So my point is you can be a rich or a poor sheep, we'll only know which side of the fence we end up on in 5 years time.

Certain people may end up laughing at others for moving money abroad or they may end up laughing at people who didnt.

There is no right answer now. *It's a personal call. *

*Listen to both sides of the arguement and make the call that suits you best.*


----------



## Lightning (2 Dec 2011)

The Ghoul said:


> Maybe Alan hasn't read "how to be a good little sheep" either. While diversification seems like a good strategy, diversification into what?



Alan says there is a 50% risk of a Euro break up but yet has all his money in Irish banks. If Alan believes that the risk is really as high as 50% then he should diversify his deposits into other currencies and/or locations. That's all I am saying.


----------



## Firefly (2 Dec 2011)

I'm not for a second questioning the man's honesty, but given his position if he did admit to moving his deposits abroad his own company would stand to lose a lot of money surely?


----------



## regvw (2 Dec 2011)

Well done Ghoul, you made some great points. For the last few years the trend has been to play up dooms day on AAM with all sorts of ideas around moving your money out of ireland. 

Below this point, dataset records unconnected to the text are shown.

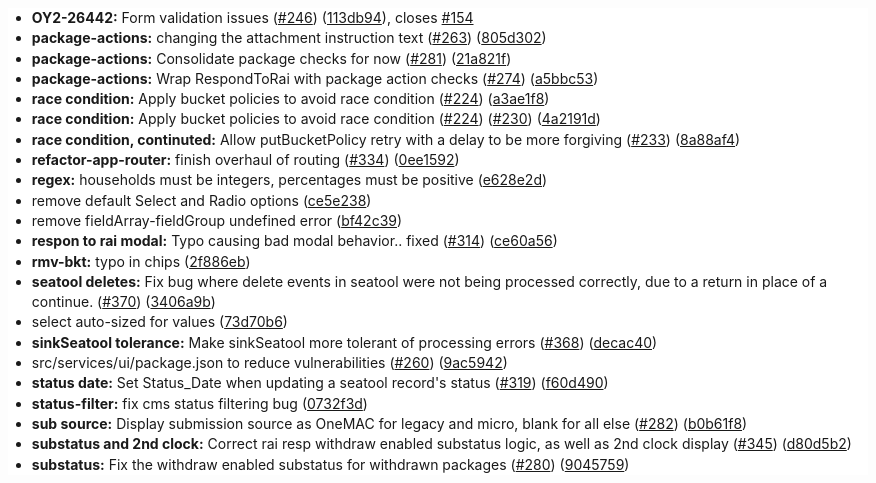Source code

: * **OY2-26442:** Form validation issues ([#246](https://github.com/Enterprise-CMCS/macpro-mako/issues/246)) ([113db94](https://github.com/Enterprise-CMCS/macpro-mako/commit/113db94dcca2ed0452171fb629d2183a86755599)), closes [#154](https://github.com/Enterprise-CMCS/macpro-mako/issues/154)
* **package-actions:** changing the attachment instruction text ([#263](https://github.com/Enterprise-CMCS/macpro-mako/issues/263)) ([805d302](https://github.com/Enterprise-CMCS/macpro-mako/commit/805d3027c76abbcfc292c6ffd61760ab8acbc081))
* **package-actions:** Consolidate package checks for now ([#281](https://github.com/Enterprise-CMCS/macpro-mako/issues/281)) ([21a821f](https://github.com/Enterprise-CMCS/macpro-mako/commit/21a821fb283350a50237e74fb44c740acff8e748))
* **package-actions:** Wrap RespondToRai with package action checks ([#274](https://github.com/Enterprise-CMCS/macpro-mako/issues/274)) ([a5bbc53](https://github.com/Enterprise-CMCS/macpro-mako/commit/a5bbc53cd477b61919e061b584783ed26eb2801c))
* **race condition:**  Apply bucket policies to avoid race condition ([#224](https://github.com/Enterprise-CMCS/macpro-mako/issues/224)) ([a3ae1f8](https://github.com/Enterprise-CMCS/macpro-mako/commit/a3ae1f858134472c47b1ea2d6d0d153d7f33a71a))
* **race condition:**  Apply bucket policies to avoid race condition ([#224](https://github.com/Enterprise-CMCS/macpro-mako/issues/224)) ([#230](https://github.com/Enterprise-CMCS/macpro-mako/issues/230)) ([4a2191d](https://github.com/Enterprise-CMCS/macpro-mako/commit/4a2191d6ad22f4dc5a18b3ff7a6d8751cbc64770))
* **race condition, continuted:**  Allow putBucketPolicy retry with a delay to be more forgiving ([#233](https://github.com/Enterprise-CMCS/macpro-mako/issues/233)) ([8a88af4](https://github.com/Enterprise-CMCS/macpro-mako/commit/8a88af44db0a22c679872d7e649a188596e600d6))
* **refactor-app-router:** finish overhaul of routing ([#334](https://github.com/Enterprise-CMCS/macpro-mako/issues/334)) ([0ee1592](https://github.com/Enterprise-CMCS/macpro-mako/commit/0ee1592585f380eb61c44ba257b15eb0ef0e273c))
* **regex:** households must be integers, percentages must be positive ([e628e2d](https://github.com/Enterprise-CMCS/macpro-mako/commit/e628e2d092a12b3d7a31932b23819977991dc481))
* remove default Select and Radio options ([ce5e238](https://github.com/Enterprise-CMCS/macpro-mako/commit/ce5e2388316be2598bcaff81a62f1b28695f5a79))
* remove fieldArray-fieldGroup undefined error ([bf42c39](https://github.com/Enterprise-CMCS/macpro-mako/commit/bf42c39b3d5d6684fda38e665bcd9c57c5726a5f))
* **respon to rai modal:**  Typo causing bad modal behavior.. fixed ([#314](https://github.com/Enterprise-CMCS/macpro-mako/issues/314)) ([ce60a56](https://github.com/Enterprise-CMCS/macpro-mako/commit/ce60a567343ce0dad7f1bc9a627a5425f07cb752))
* **rmv-bkt:** typo in chips ([2f886eb](https://github.com/Enterprise-CMCS/macpro-mako/commit/2f886eb2f69d8b7618576d44950e8d23430e05c0))
* **seatool deletes:**  Fix bug where delete events in seatool were not being processed correctly, due to a return in place of a continue. ([#370](https://github.com/Enterprise-CMCS/macpro-mako/issues/370)) ([3406a9b](https://github.com/Enterprise-CMCS/macpro-mako/commit/3406a9b526b033a1a05b7bed14043ad1198bac2d))
* select auto-sized for values ([73d70b6](https://github.com/Enterprise-CMCS/macpro-mako/commit/73d70b6dca4f9d39b8989b18d6ded2821016b125))
* **sinkSeatool tolerance:**  Make sinkSeatool more tolerant of processing errors ([#368](https://github.com/Enterprise-CMCS/macpro-mako/issues/368)) ([decac40](https://github.com/Enterprise-CMCS/macpro-mako/commit/decac40170f61942d510c512aaa8c3446d9fb908))
* src/services/ui/package.json to reduce vulnerabilities ([#260](https://github.com/Enterprise-CMCS/macpro-mako/issues/260)) ([9ac5942](https://github.com/Enterprise-CMCS/macpro-mako/commit/9ac59426134ca884d6ca2d1e428fabb5021b3961))
* **status date:**  Set Status_Date when updating a seatool record's status ([#319](https://github.com/Enterprise-CMCS/macpro-mako/issues/319)) ([f60d490](https://github.com/Enterprise-CMCS/macpro-mako/commit/f60d490821ba6b5d76782f59dc613c2ad45e0b3b))
* **status-filter:** fix cms status filtering bug ([0732f3d](https://github.com/Enterprise-CMCS/macpro-mako/commit/0732f3d32838bcd49ab2f7e4e50d7d58767bd782))
* **sub source:**  Display submission source as OneMAC for legacy and micro, blank for all else ([#282](https://github.com/Enterprise-CMCS/macpro-mako/issues/282)) ([b0b61f8](https://github.com/Enterprise-CMCS/macpro-mako/commit/b0b61f8120134d208f24a86c2720634b5cf9b5e8))
* **substatus and 2nd clock:**  Correct rai resp withdraw enabled substatus logic, as well as 2nd clock display ([#345](https://github.com/Enterprise-CMCS/macpro-mako/issues/345)) ([d80d5b2](https://github.com/Enterprise-CMCS/macpro-mako/commit/d80d5b2404a55a9013052ce710ff4c6cad1145a6))
* **substatus:**  Fix the withdraw enabled substatus for withdrawn packages ([#280](https://github.com/Enterprise-CMCS/macpro-mako/issues/280)) ([9045759](https://github.com/Enterprise-CMCS/macpro-mako/commit/9045759ca21b678e295295bbe28bba97291a13af))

Could someone tell me how much I would have lost if I moved 100 euro into a sterling account in UB for example two years ago as oposed to saving in a fixed term deposit account that had a particular rate of interest then, compound this with the fact that I convert my money back to euro and where would I be.


----------



## serotoninsid (2 Dec 2011)

regvw said:


> For the last few years the trend has been to play up dooms day on AAM with all sorts of ideas around moving your money out of ireland.


Playing up dooms day or 'contingency' or 'worst case scenario' planning?

I don't have much in the way of savings - but what I have has been hard earned - and I'm damned if I'm going to have someone slice god knows what % off it.  I think the debate on different strategies eg. euro a/c's in other EU states, sterling, dollar and other currency accounts here or abroad - all have been useful. I've pursued none of them - but the debate can only help.  The reality seems to be that nobody really knows all the right moves (right now at least).  However, I'd rather inform myself than just forget about it ....and I guess that's the whole point of a discussion board such as this one, is it not?


----------



## Brendan Burgess (2 Dec 2011)

regvw said:


> Could someone tell me how much I would have lost if I moved 100 euro into a sterling account in UB for example two years ago as oposed to saving in a fixed term deposit account that had a particular rate of interest then, compound this with the fact that I convert my money back to euro and where would I be.



Reg, there were very few people on askaboutmoney or elsewhere suggesting to people to move their money from euro into sterling. 

Even if there had been, it would not necessarily have been wrong. Diversifying some of your assets away from the euro and from Irish banks is a good idea.

In the summary I did on protecting against a Euro breakup, there is one advantage mentioned and at least 5 disadvantages. 



> *Open an account in a bank outside the eurozone in a non-Euro currency
> 
> *Pro
> 
> ...


----------



## regvw (2 Dec 2011)

guys, yes i think its great to have a forum like this to discuss all the options. 
yes its good to diversify, but couldn't keeping a few pound in irish banks be part of the diversification plan.


----------



## Brendan Burgess (2 Dec 2011)

regvw said:


> yes its good to diversify, but couldn't keeping a few pound in irish banks be part of the diversification plan.



One should take a holistic look at your finances. 

Most people have their earnings in euro and will have them in punt nuas if the euro breaks up. They will not be able to diversify them. 

For most people moving all their cash out of Irish euro is only diversifying a very small part of their assets.


----------



## Palerider (3 Dec 2011)

I'm with the Ghoul on this, AAM has leaned to the left for a long time on this issue and has actively in my opinion promoted the doom scenario, it does not matter what this economist has or has not in the way of cash assets, that is his business, he has declared his position and fair play to him, where do the AAM moderators have their cash...have they reserves at all..?.. are they in the game..or armchair observers..?...you know what I don't care, everyone is entitled to a voice but keep the balance please.

As it happens I'm with this economist, I considered going to Germany but could not be bothered, what stopped me was the likely scenario that I would get back whatever I was entitled to in the ' new ' Irish Euro / Punt Nua / whatever etc and that is a real possibility without a German address, same for other European countries.. 

I have cash guaranteed by the Irish and U.K. Govt and am getting a good, risk weighted return, pity about the D.I R T , I sleep well, I agree with diversification and do not have everything in cash, only a clown would not know that cash deposits over the past 24 months have become an asset class at the rates available and I am prepared to take the risk, each to their own and all that..


----------